As it happens, Ye released a deepfake video over the weekend, too. The clip for “Life of the Party,” from his 2021 Donda (Deluxe) record, breathes life into childhood photographs of the rapper, with the young Kanye’s lips appearing to rap the song’s lyrics. The video’s use of deepfakes is an instructive corollary to Lamar’s: We see different facets of Ye across time, whereas with Lamar we see him taking on the perspectives of other people altogether. The two clips also show the range of verisimilitude deepfakes can achieve—the visual manipulations in Lamar’s video are much sharper and more believable than in West’s, which seems amateur in comparison.
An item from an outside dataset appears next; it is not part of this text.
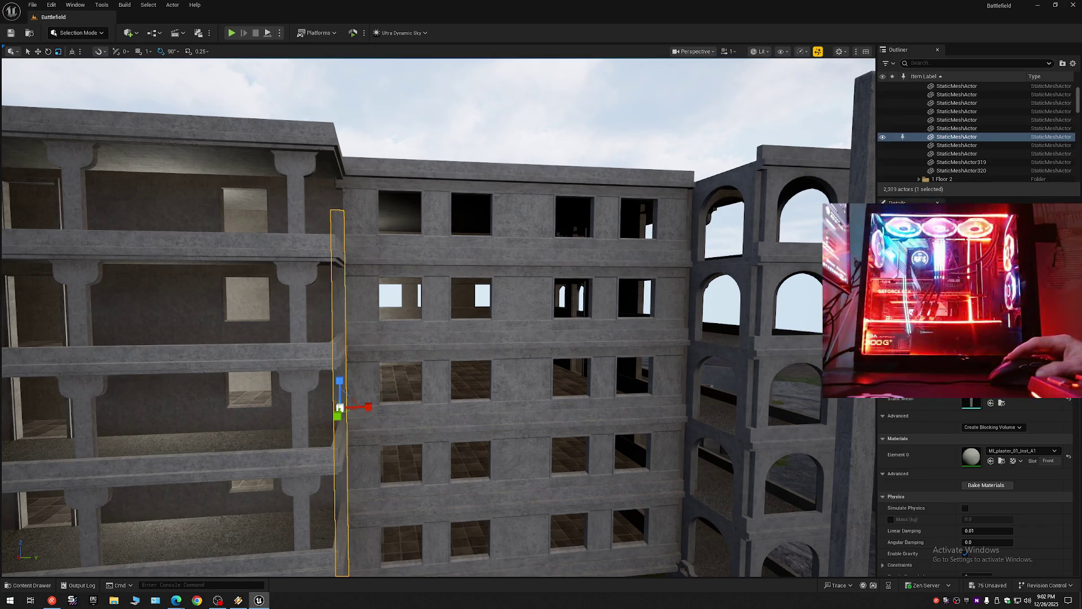
right_click(1007, 401)
click(1036, 421)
“The Heart Part 5” is dense and heady, defying knee-jerk explanations. The credits cite South Park creators Matt Parker and Trey Stone along with their Deep Voodoo studio, which is also behind the celebrity-deepfake web series Sassy Justice. If there’s a comedic thrill in seeing a potentially dystopian technology exploited for the sake of putting Mark Zuckerberg in a turkey suit, there’s a different power in watching Lamar, as the late Nipsey Hussle, rap about his own murder from beyond the grave. As deepfake technology grows cheaper and more convincing, Lamar won’t be the last musician to harness it. But he’ll be remembered as the first one who opened Pandora’s box and dared audiences to doubt their own eyes in the service of adding yet another layer of depth to his work.